ABOUT THIS TASK = Look for the word "Escuchar". Copy every line of the listing where it occurs.

GIVEN DATA =
---

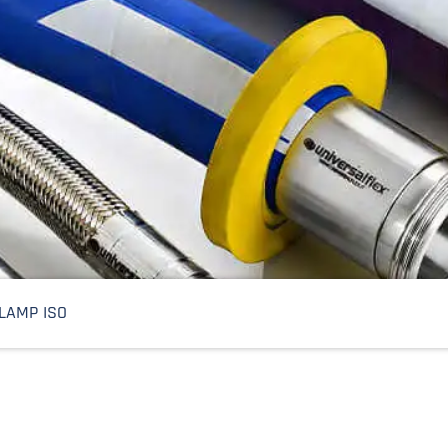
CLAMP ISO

---

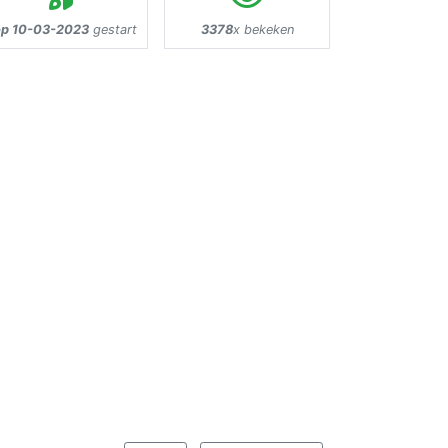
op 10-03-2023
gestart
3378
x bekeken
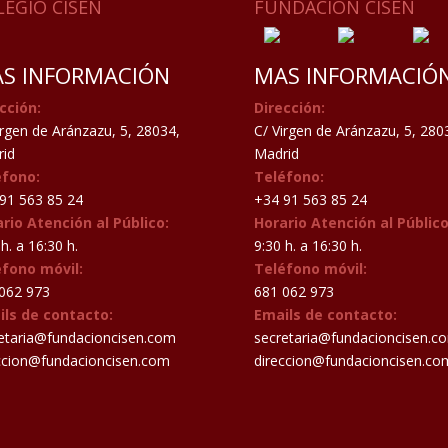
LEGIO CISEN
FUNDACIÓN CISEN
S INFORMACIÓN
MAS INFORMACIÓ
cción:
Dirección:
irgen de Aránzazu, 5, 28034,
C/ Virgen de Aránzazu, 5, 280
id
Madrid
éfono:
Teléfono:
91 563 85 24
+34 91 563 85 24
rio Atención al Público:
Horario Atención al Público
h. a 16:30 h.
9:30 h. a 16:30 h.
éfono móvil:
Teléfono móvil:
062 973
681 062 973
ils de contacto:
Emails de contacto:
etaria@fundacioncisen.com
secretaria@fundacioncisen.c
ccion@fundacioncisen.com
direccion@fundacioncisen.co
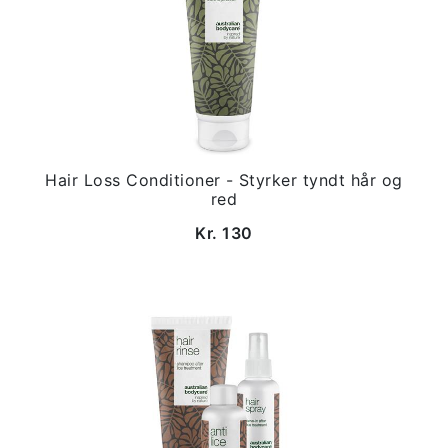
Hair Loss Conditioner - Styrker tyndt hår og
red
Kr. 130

---

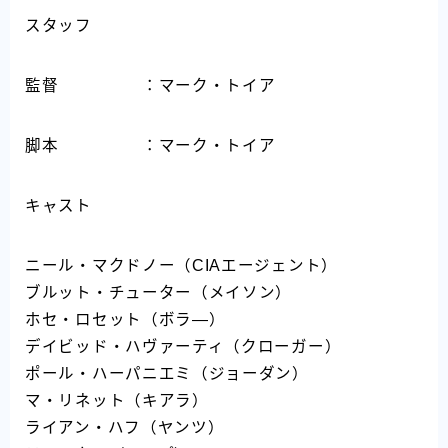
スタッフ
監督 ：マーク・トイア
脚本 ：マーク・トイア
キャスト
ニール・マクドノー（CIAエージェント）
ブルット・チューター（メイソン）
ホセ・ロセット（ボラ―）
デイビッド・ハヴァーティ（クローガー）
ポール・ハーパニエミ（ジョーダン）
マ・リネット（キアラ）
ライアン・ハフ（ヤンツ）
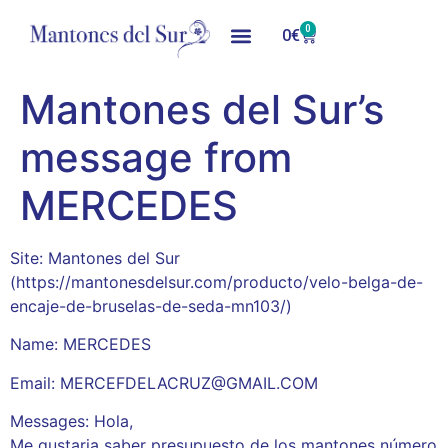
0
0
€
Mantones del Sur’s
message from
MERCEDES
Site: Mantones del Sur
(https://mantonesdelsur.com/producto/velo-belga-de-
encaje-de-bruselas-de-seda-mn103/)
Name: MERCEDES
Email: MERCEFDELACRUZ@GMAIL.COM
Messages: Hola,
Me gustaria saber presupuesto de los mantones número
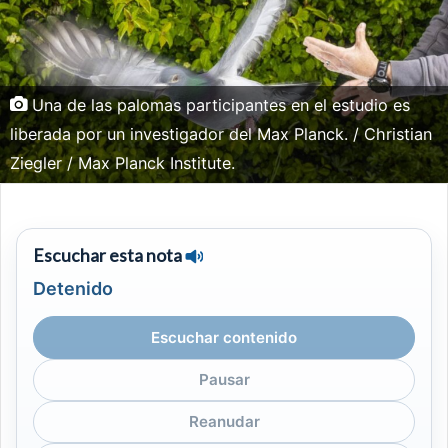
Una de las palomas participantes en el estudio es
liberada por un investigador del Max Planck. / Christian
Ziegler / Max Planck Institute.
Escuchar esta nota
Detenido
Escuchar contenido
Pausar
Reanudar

---

RESPONSE AREA =
Escuchar esta nota
Escuchar contenido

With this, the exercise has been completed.